_Source extract_
^^^^^^^^

And what a whimsical pen it is that she wields:

“That is my problem with life, I rush through it, like I’m being chased. Even things whose whole point is slowness, like drinking relaxing tea. When I drink relaxing tea, I suck it down as if I’m in a contest for who can drink relaxing tea the quickest. Or if I’m in a hot tub with some other people and we’re all looking up at the stars, I’ll be the first to say, It’s so beautiful here. The sooner you say, It’s so beautiful here, the quicker you can say, Wow, I’m getting overheated.”

I am hardly doing her justice. Even so, a recap of a few of the tall, lean tales she weaves: "The Man on the Stairs" is actually spellbinding stuff in the vein of Roald Dahl or Edgar Allen Poe (no, really). "The Sister" is chuckle-inducing before and after it is immensely sad. "Making Love in 2003" is perhaps the most taut of the longer stories, and July hilariously introduces the children's fantasy writer Madeleine L'Engle as one of her characters (it's not really her, and L'Engle herself actually just left our swiftly tilting planet in 2007).

The people populating these stories are flawed and fabulous. You want to know them all, even the disagreeable ones. Through the sharp eyes and tart tongues of her creations, July relays her thoughts on love, romance, pain, and more. Her takes on friendship are most real and convincing of a lot of real and convincing statements. She simply adds a real lightness to the weight of being human. We could all learn from that.

“Are you angry? Punch a pillow. Was it satisfying? Not hardly. These days people are too angry for punching. What you might try is stabbing. Take an old pillow and lay it on the front lawn. Stab it with a big pointy knife. Again and again and again. Stab hard enough for the point of the knife to go into the ground. Stab until the pillow is gone and you are just stabbing the earth again and again, as if you want to kill it for continuing to spin, as if you are getting revenge for having to live on this planet day after day, alone.”

^^^^^^^^

_Data below_
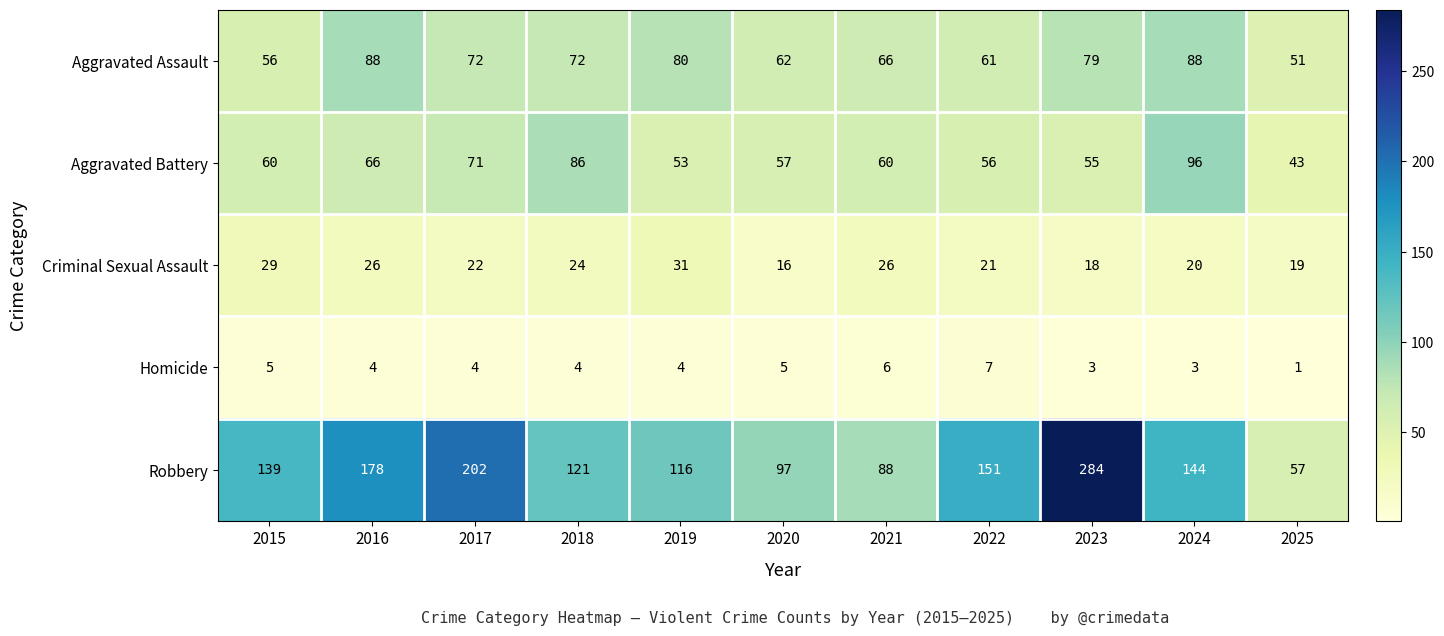

What is the difference between the Aggravated Battery values at 2021 and 2022?

4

^^^^^^^^

_Set of tasks_
1 > Reproduce the passage of the book review, starting at "I am hardly" and ending at "planet in 2007).".
2 > According to the book review, which story brings in the children's fantasy writer Madeleine L'Engle as one of its characters?

_Outputs for the tasks_
1 >
I am hardly doing her justice. Even so, a recap of a few of the tall, lean tales she weaves: "The Man on the Stairs" is actually spellbinding stuff in the vein of Roald Dahl or Edgar Allen Poe (no, really). "The Sister" is chuckle-inducing before and after it is immensely sad. "Making Love in 2003" is perhaps the most taut of the longer stories, and July hilariously introduces the children's fantasy writer Madeleine L'Engle as one of her characters (it's not really her, and L'Engle herself actually just left our swiftly tilting planet in 2007).

2 > "Making Love in 2003"